Render the text read from all the items below as a Markdown table with two columns, Row and Line. Number the rows consecutively across the items, skip blank lines, and leave the pictures out.

(Information supplied Opens)

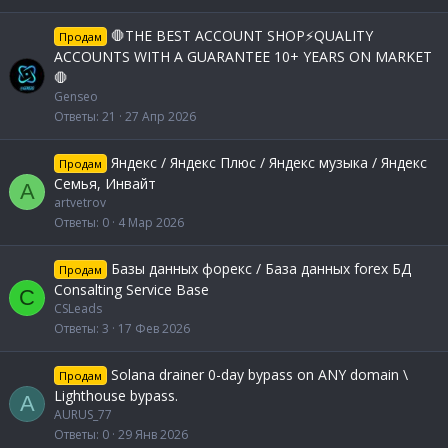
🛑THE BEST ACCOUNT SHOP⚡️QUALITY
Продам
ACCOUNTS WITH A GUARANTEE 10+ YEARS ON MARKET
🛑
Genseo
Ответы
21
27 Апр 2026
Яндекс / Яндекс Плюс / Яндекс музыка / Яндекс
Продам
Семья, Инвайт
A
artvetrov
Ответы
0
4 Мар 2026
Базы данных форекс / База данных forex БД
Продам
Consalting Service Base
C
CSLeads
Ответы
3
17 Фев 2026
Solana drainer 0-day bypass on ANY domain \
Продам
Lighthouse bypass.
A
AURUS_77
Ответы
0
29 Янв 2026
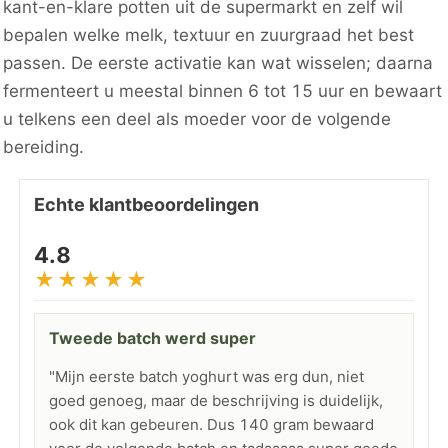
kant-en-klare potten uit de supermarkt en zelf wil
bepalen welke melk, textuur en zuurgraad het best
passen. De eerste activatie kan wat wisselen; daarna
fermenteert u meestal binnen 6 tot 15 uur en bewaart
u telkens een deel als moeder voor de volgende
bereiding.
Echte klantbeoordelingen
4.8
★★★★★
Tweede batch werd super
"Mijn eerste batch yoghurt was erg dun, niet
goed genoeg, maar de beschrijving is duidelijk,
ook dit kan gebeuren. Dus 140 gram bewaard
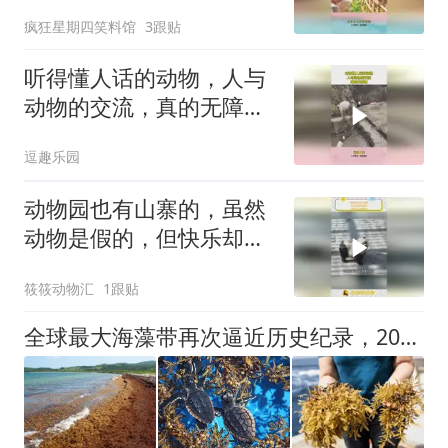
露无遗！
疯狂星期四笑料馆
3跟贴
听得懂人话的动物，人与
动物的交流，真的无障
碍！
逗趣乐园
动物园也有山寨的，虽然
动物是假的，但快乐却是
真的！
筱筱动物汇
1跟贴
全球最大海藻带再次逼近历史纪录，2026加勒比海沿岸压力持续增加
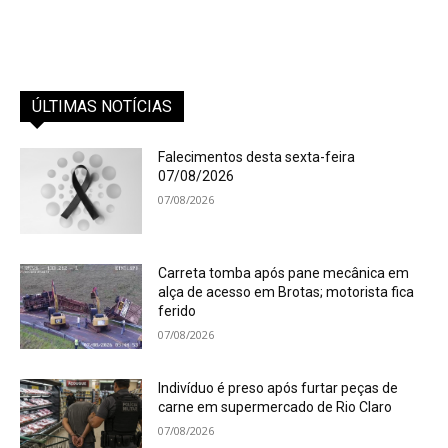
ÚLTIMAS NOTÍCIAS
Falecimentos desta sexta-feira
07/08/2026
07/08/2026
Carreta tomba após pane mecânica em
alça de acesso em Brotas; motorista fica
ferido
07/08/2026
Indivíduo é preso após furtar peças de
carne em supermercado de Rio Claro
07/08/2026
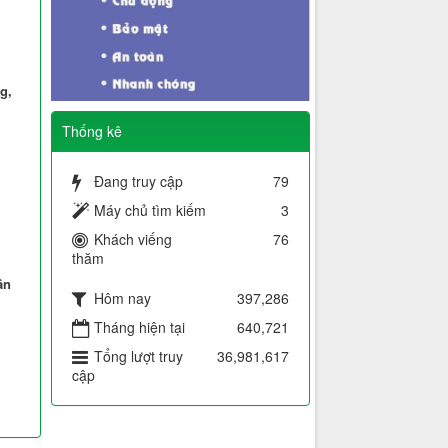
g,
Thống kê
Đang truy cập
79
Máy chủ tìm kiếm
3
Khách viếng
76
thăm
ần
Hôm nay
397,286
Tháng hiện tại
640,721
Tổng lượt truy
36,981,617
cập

(Information supplied Closes)

Reply to the exercise:
| Row | Line |
|---|---|
| 1 | 🛑THE BEST ACCOUNT SHOP⚡️QUALITY |
| 2 | Продам |
| 3 | ACCOUNTS WITH A GUARANTEE 10+ YEARS ON MARKET |
| 4 | 🛑 |
| 5 | Genseo |
| 6 | Ответы |
| 7 | 21 |
| 8 | 27 Апр 2026 |
| 9 | Яндекс / Яндекс Плюс / Яндекс музыка / Яндекс |
| 10 | Продам |
| 11 | Семья, Инвайт |
| 12 | A |
| 13 | artvetrov |
| 14 | Ответы |
| 15 | 0 |
| 16 | 4 Мар 2026 |
| 17 | Базы данных форекс / База данных forex БД |
| 18 | Продам |
| 19 | Consalting Service Base |
| 20 | C |
| 21 | CSLeads |
| 22 | Ответы |
| 23 | 3 |
| 24 | 17 Фев 2026 |
| 25 | Solana drainer 0-day bypass on ANY domain \ |
| 26 | Продам |
| 27 | Lighthouse bypass. |
| 28 | A |
| 29 | AURUS_77 |
| 30 | Ответы |
| 31 | 0 |
| 32 | 29 Янв 2026 |
| 33 | kant-en-klare potten uit de supermarkt en zelf wil |
| 34 | bepalen welke melk, textuur en zuurgraad het best |
| 35 | passen. De eerste activatie kan wat wisselen; daarna |
| 36 | fermenteert u meestal binnen 6 tot 15 uur en bewaart |
| 37 | u telkens een deel als moeder voor de volgende |
| 38 | bereiding. |
| 39 | Echte klantbeoordelingen |
| 40 | 4.8 |
| 41 | ★★★★★ |
| 42 | Tweede batch werd super |
| 43 | "Mijn eerste batch yoghurt was erg dun, niet |
| 44 | goed genoeg, maar de beschrijving is duidelijk, |
| 45 | ook dit kan gebeuren. Dus 140 gram bewaard |
| 46 | 露无遗！ |
| 47 | 疯狂星期四笑料馆 |
| 48 | 3跟贴 |
| 49 | 听得懂人话的动物，人与 |
| 50 | 动物的交流，真的无障 |
| 51 | 碍！ |
| 52 | 逗趣乐园 |
| 53 | 动物园也有山寨的，虽然 |
| 54 | 动物是假的，但快乐却是 |
| 55 | 真的！ |
| 56 | 筱筱动物汇 |
| 57 | 1跟贴 |
| 58 | 全球最大海藻带再次逼近历史纪录，2026加勒比海沿岸压力持续增加 |
| 59 | ÚLTIMAS NOTÍCIAS |
| 60 | Falecimentos desta sexta-feira |
| 61 | 07/08/2026 |
| 62 | 07/08/2026 |
| 63 | Carreta tomba após pane mecânica em |
| 64 | alça de acesso em Brotas; motorista fica |
| 65 | ferido |
| 66 | 07/08/2026 |
| 67 | Indivíduo é preso após furtar peças de |
| 68 | carne em supermercado de Rio Claro |
| 69 | 07/08/2026 |
| 70 | g, |
| 71 | Thống kê |
| 72 | Đang truy cập |
| 73 | 79 |
| 74 | Máy chủ tìm kiếm |
| 75 | 3 |
| 76 | Khách viếng |
| 77 | 76 |
| 78 | thăm |
| 79 | ần |
| 80 | Hôm nay |
| 81 | 397,286 |
| 82 | Tháng hiện tại |
| 83 | 640,721 |
| 84 | Tổng lượt truy |
| 85 | 36,981,617 |
| 86 | cập |